Complete the following:
(a) In the war-on-terrorism report below, what sentence was John Walker Lindh given?
(b) State whether each statement agrees with the war-on-terrorism report below, answering yes or no and quoting the words of the report that decide it. (i) Both Marines fired upon on Failaka died of their wounds. (ii) Richard Reid is a British citizen. (iii) All six people charged with trying to wage war against the United States are U.S. citizens.

Exercise text:
-- -- --

This week marks the end of the first year of the U.S.-led military campaign in Afghanistan. With more on this and with some of the latest developments in America’s war on terrorism, here’s Betty Van Etten.
With American troops continuing operations against al-Qaida and Taleban holdouts in Afghanistan, the commander of coalition forces, U.S. Lieutenant General Dan McNeill, looked back to when it all began.
U.S. LIEUTENANT GENERAL DAN MCNEILL
"I can still see in my mind the articles that were being written, I can hear ringing in my ears the number of experts who were commenting, mostly on the electronic meter, about the dangers, about how that, these were literally invincible fighters and that, what the al-Qaida or Taleban didn't kill of the coalition force, disease would kill. It hasn't exactly happened that way."
As it turned out, with minimal coalition casualties, Afghanistan’s Taleban regime was overthrown, the remnants of the al-Qaida terrorist network scattered into hiding, and a new, more democratic government installed in Kabul. According to General McNeil, the U.S. forces will remain in Afghanistan until their objectives are achieved.
U.S. LIEUTENANT GENERAL DAN MCNEILL
"There has been an elimination of conditions to see a recurrence of terrorist organizations and their ability to train, recruit, train within this country, and so I couldn't tell you that this will all occur by 2004 or 2005 or whenever, I simply don't know what the answer is."
The continued ability of terrorists to strike, even on a small scale, was demonstrated this week after U.S. Marines arrived in Kuwait for scheduled training exercises with Kuwaiti forces. On the offshore island of Failaka, two marines were fired upon by unknown assailants. Pentagon spokesperson Victoria Clarke.
"Both Marines were wounded, and med-evaced to the Armed Forces Hospital in Kuwait City. One Marine later died of his wounds. The other remains hospitalized, and we do not have word on his condition at this time. The two attackers were killed by other Marines."
And off the coast of Yemen, French, Yemeni and U.S. investigators are trying to determine if an explosion aboard a French tanker on Sunday was an accident or an act of terrorism on the high seas. In the U.S., the campaign against terrorism continues unabated. In Washington, Attorney General John Ashcroft announced that six people, five of them U.S. citizens, have been charged with trying to wage war against the United States.
“Earlier today, agents of the Portland and Detroit Joint Terrorism Task Forces arrested suspected terrorist cell members charged with engaging in conspiracy to join al-Qaida and to join Taliban forces fighting against the United States and allied soldiers in Afghanistan.”
According to law enforcement sources, the suspects in Portland were actively recruiting others to join the war against Americans in Afghanistan.
On the judicial front in Boston, accused terrorist Richard Reid pleaded guilty to charges of trying to blow up a passenger jetliner. Reid was subdued by passengers and crew of a trans-Atlantic flight after he attempted to set off explosives in his shoes. Michael Sullivan was the federal prosecutor in Reid’s case.
“Reid’s cowardly acts were intended to kill innocent civilians in a fanatical assault on democracy in America. Today, Reid stands convicted of his crimes.”
Reid, a British citizen, is a convert to Islam. He told the court he does not recognize the U.S. justice system and is an enemy of the United States.
And in the state of Virginia, the so-called “American Taleban”, John Walker Lindh, was given a lengthy prison term. U.S. Attorney Paul McNulty:
U.S. ATTORNEY PAUL MCNULTY
“Just one year ago today, John Walker Lindh was a soldier in the Taleban army, assigned to the frontlines in the Taleban’s war against the Northern Alliance. Today, one year later, he stands convicted in a United States court and sentenced to 20 years in a federal prison.”
Speaking to the court, the 20-year-old Lindh accepted full responsibility for serving as a Taleban soldier. U.S. forces in Afghanistan took Lindh into custody in November. In July he pleaded guilty to assisting the Taleban and carrying weapons and explosives. He agreed to cooperate fully with government investigators. In exchange he avoided a sentence of life imprisonment.

-- -- --

Listed entries:
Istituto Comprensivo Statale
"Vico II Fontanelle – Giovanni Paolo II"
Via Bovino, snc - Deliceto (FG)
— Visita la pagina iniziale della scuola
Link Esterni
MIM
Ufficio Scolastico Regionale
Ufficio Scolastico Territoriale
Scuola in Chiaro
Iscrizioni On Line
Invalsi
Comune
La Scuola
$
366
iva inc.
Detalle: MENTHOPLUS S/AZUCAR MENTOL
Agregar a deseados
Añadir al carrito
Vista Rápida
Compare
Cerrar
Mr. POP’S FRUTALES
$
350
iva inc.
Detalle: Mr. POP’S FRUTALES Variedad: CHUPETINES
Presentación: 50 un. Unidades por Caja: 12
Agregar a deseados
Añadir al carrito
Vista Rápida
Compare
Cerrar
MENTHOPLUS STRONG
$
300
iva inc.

-- -- --

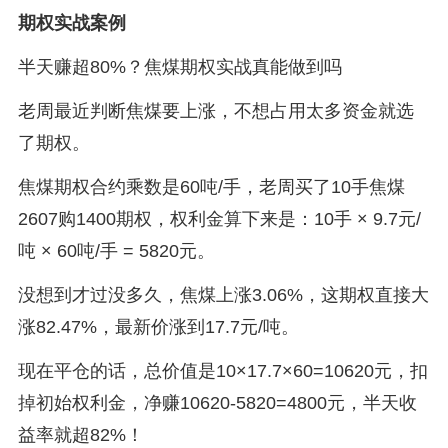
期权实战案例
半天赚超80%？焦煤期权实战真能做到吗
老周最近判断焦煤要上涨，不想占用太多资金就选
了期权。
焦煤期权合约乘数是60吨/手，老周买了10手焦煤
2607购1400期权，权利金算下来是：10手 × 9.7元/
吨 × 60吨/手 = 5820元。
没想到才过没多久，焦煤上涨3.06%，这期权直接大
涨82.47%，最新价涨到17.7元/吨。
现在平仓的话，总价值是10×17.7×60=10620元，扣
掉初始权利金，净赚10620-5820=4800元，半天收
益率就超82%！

-- -- --

Answers:
(a) Twenty years in a federal prison.

(b)
(i) No: "One Marine later died of his wounds. The other remains hospitalized"
(ii) Yes: "Reid, a British citizen, is a convert to Islam."
(iii) No: "six people, five of them U.S. citizens"